Safe and Effective Antioxidant: The Biological Mechanism and Potential Pathways of Ergothioneine in the Skin

Abstract

Ergothioneine, a sulfur-containing micromolecular histidine derivative, has attracted increasing attention from scholars since it was confirmed in the human body. In the human body, ergothioneine is transported and accumulated specifically through OCTN-1, especially in the mitochondria and nucleus, suggesting that it can target damaged cells and tissues as an antioxidant. It shows excellent antioxidant, anti-inflammatory effects, and anti-aging properties, and inhibits melanin production. It is a mega antioxidant that may participate in the antioxidant network system and promote the reducing glutathione regeneration cycle. This review summarizes studies on the antioxidant effects of ergothioneine on various free radicals in vitro to date and systematically introduces its biological activities and potential mechanisms, mostly in dermatology. Additionally, the application of ergothioneine in cosmetics is briefly summarized. Lastly, we propose some problems that require solutions to understand the mechanism of action of ergothioneine. We believe that ergothioneine has good prospects in the food and cosmetics industries, and can thus meet some needs of the health and beauty industry.

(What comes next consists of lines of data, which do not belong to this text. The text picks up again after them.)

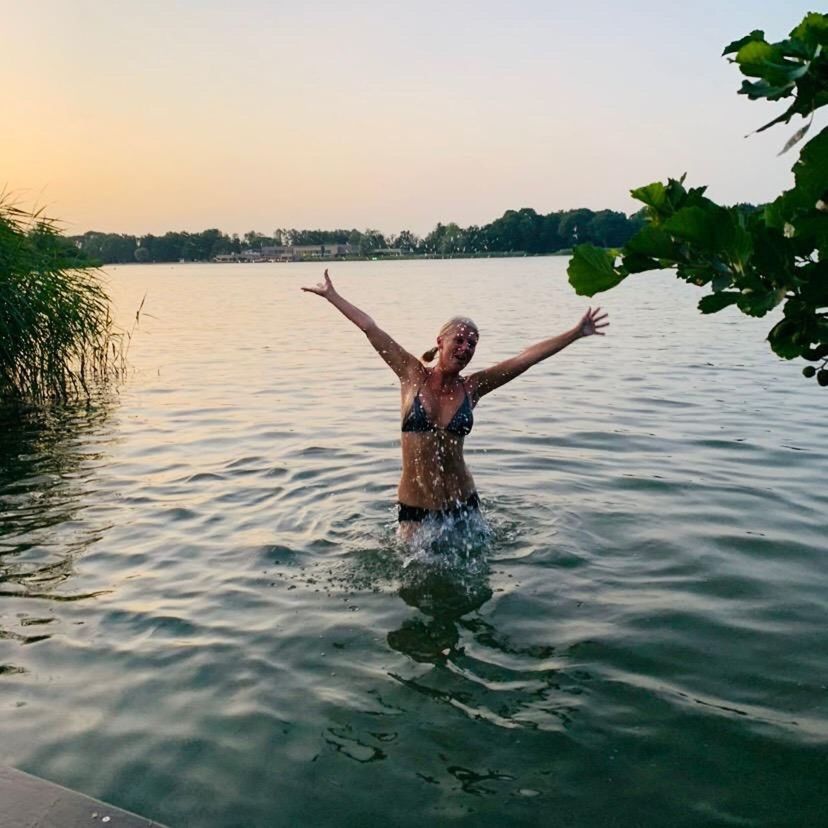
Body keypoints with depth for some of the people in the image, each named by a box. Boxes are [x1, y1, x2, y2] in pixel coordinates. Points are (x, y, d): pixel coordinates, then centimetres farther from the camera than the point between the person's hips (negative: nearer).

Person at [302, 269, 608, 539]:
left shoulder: (472, 386, -1)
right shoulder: (413, 375, -4)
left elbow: (526, 357, -4)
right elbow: (370, 328, -5)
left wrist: (576, 333, -5)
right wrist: (330, 294, -1)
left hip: (462, 502, 2)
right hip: (414, 507, -1)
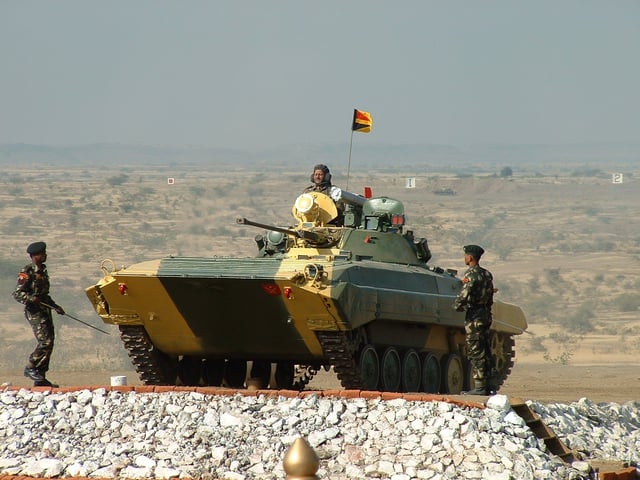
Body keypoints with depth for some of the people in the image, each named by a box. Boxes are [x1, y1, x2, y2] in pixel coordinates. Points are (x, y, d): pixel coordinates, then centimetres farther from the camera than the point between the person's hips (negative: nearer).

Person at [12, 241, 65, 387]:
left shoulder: (43, 271, 17)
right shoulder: (27, 272, -10)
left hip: (45, 310, 9)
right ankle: (31, 368, -4)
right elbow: (17, 294, -14)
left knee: (48, 343, 6)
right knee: (45, 341, -17)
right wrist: (30, 298, -30)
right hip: (34, 311, -9)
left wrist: (56, 306, 29)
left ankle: (40, 378, 9)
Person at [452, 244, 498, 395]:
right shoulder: (487, 274, 13)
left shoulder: (471, 274, -13)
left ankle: (480, 387, -8)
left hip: (474, 316, -8)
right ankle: (489, 385, 13)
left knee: (476, 353, -7)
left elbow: (464, 294, -23)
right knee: (486, 352, 11)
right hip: (486, 314, 8)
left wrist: (457, 305, -7)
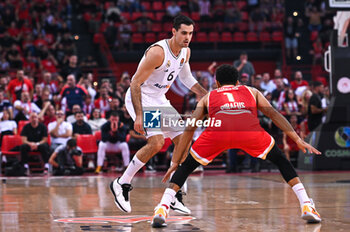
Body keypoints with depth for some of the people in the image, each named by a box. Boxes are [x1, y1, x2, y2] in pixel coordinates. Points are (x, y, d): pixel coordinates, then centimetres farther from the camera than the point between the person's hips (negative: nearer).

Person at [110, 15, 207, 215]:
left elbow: (186, 78, 20)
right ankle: (122, 184, -9)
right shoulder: (158, 52, -26)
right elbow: (135, 83, -25)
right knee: (157, 142, -24)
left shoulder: (186, 52, 0)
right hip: (140, 99, -9)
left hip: (159, 100, 9)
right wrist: (138, 116, -31)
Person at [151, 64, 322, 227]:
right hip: (250, 131, 0)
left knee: (187, 166, 21)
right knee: (280, 160, 24)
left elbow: (190, 129, 32)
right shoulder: (251, 92, 39)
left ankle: (162, 209, 4)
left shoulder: (208, 97, 37)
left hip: (217, 130, 0)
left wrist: (175, 162, 34)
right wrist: (298, 140, 28)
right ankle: (307, 206, 13)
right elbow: (274, 114, 28)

Keywords: antioxidant; cosmetics; ergothioneine; inflammation; skin.

Figure 1

EGT metabolism in the cell: as an intracellular antioxidant, it may have a protective effect on oxidative damage and inflammation caused by exogenous factors reactive oxygen species (ROS) or UV. When cells are damaged or stressed, OCTN-1 transporters are expressed in large quantities to transport EGT across membranes to cells, and EGT can protect cells in different intracellular subcellular organelles in many ways. After entering the cells, EGT can rapidly chelate metal ions in the cytoplasm to prevent further damage to cells by the Fenton reaction. Simultaneously, EGT potentially regulates the activities of PARPs and sirtuin family enzymes and indirectly affects the transport and circulation of NAD+ in the cytoplasm and mitochondria, directly affecting ROS levels in mitochondria. In the nucleus, EGT protects the normal transcription of DNA and prevents deletions, especially DNA damage caused by copper ions. Additionally, EGT can inhibit the production of tumor necrosis factor-alpha (TNF-α), interleukin (IL)−1β, IL-6, and other inflammatory factors, thereby protecting the cells.

Figure 2

Mechanism of EGT and NAD+ cyclic pathway. In mitochondria, the consumption of NAD+ participates in the TCA cycle of cell energy metabolism and NADP+ production by NAD is influenced by NAD kinase, which further generates NADPH. NADPH can be used as the substrate of glutathione reductase (GR) to reduce GSSG to glutathione (GSH), which is necessary for the activities of the antioxidant enzymes glutathione peroxidase (GPx) and glutathione transferase (GST) and is one of the important ways to improve the antioxidant capacity of cells. EGT promotes this effect by regulating the action of NAD+ pools in mitochondria. Additionally, the antioxidant properties of EGT can directly remove excess ROS, upregulate the activity of GSH-px, and synergically participate in the antioxidant effect of cells.

Figure 3

Anti-inflammatory mechanism of EGT on AP-1 and MAPKs signaling pathway. Under the induction of environmental pressure, UV or oxidative damage, ROS can easily attack the nucleus and produce a large number of inflammatory cytokines, then activate the NF-κB cascade signaling pathways. Therefore, the nucleus began to express OCTN-1 in large quantities to promote more EGT transport into cells to play a role. While clearing ROS, EGT inhibited the production of activated AP-1 and MAPKs cascade signaling pathways to relieve inflammation.

Figure 4

EGT potentially regulates RUNX1 via the protective skin barrier. Additionally, EGT can potentially downregulate the inflammatory factor IL-33 induced by MAPK kinase, reduce the production of inflammatory markers (loricrin, keratin 1, and keratin 10), and indirectly regulate apoptosis caused by p53/63 by inhibiting the excessive increase in ROS. Interestingly, EGT and RUNX1 protein expression induce a strong binding energy related to the proliferation and differentiation of keratinocytes or skin stem cells, and ultimately promote the renewal of skin barrier function.

Figure 5

Prediction of EGT binding with related proteins by STITCH database cluster analysis.